▸ Prompt
Please give an exact transcription of the records shown below.
★ ★ ★ ★ ★ ★ ★
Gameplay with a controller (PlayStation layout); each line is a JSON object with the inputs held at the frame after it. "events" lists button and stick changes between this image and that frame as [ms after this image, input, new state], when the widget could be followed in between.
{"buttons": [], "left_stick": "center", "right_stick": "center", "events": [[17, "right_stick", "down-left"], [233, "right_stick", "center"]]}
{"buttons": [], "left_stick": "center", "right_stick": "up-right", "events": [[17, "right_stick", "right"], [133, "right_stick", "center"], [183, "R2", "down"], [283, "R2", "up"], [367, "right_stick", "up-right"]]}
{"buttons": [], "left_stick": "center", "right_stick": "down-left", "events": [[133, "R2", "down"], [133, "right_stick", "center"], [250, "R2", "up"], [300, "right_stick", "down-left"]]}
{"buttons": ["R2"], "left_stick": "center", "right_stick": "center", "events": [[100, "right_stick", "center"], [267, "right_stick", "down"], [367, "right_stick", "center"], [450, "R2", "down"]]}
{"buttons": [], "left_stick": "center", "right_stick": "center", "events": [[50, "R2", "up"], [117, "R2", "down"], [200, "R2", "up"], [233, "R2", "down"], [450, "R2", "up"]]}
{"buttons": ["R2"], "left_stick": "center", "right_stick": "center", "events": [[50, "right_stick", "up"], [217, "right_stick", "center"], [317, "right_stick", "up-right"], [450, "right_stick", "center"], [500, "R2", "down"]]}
★ ★ ★ ★ ★ ★ ★
▸ Written solution
Gameplay with a controller (PlayStation layout); each line is a JSON object with the inputs held at the frame after it. "events" lists button and stick changes between this image and that frame as [ms after this image, input, new state], when the widget could be followed in between.
{"buttons": [], "left_stick": "center", "right_stick": "center", "events": [[17, "right_stick", "down-left"], [233, "right_stick", "center"]]}
{"buttons": [], "left_stick": "center", "right_stick": "up-right", "events": [[17, "right_stick", "right"], [133, "right_stick", "center"], [183, "R2", "down"], [283, "R2", "up"], [367, "right_stick", "up-right"]]}
{"buttons": [], "left_stick": "center", "right_stick": "down-left", "events": [[133, "R2", "down"], [133, "right_stick", "center"], [250, "R2", "up"], [300, "right_stick", "down-left"]]}
{"buttons": ["R2"], "left_stick": "center", "right_stick": "center", "events": [[100, "right_stick", "center"], [267, "right_stick", "down"], [367, "right_stick", "center"], [450, "R2", "down"]]}
{"buttons": [], "left_stick": "center", "right_stick": "center", "events": [[50, "R2", "up"], [117, "R2", "down"], [200, "R2", "up"], [233, "R2", "down"], [450, "R2", "up"]]}
{"buttons": ["R2"], "left_stick": "center", "right_stick": "center", "events": [[50, "right_stick", "up"], [217, "right_stick", "center"], [317, "right_stick", "up-right"], [450, "right_stick", "center"], [500, "R2", "down"]]}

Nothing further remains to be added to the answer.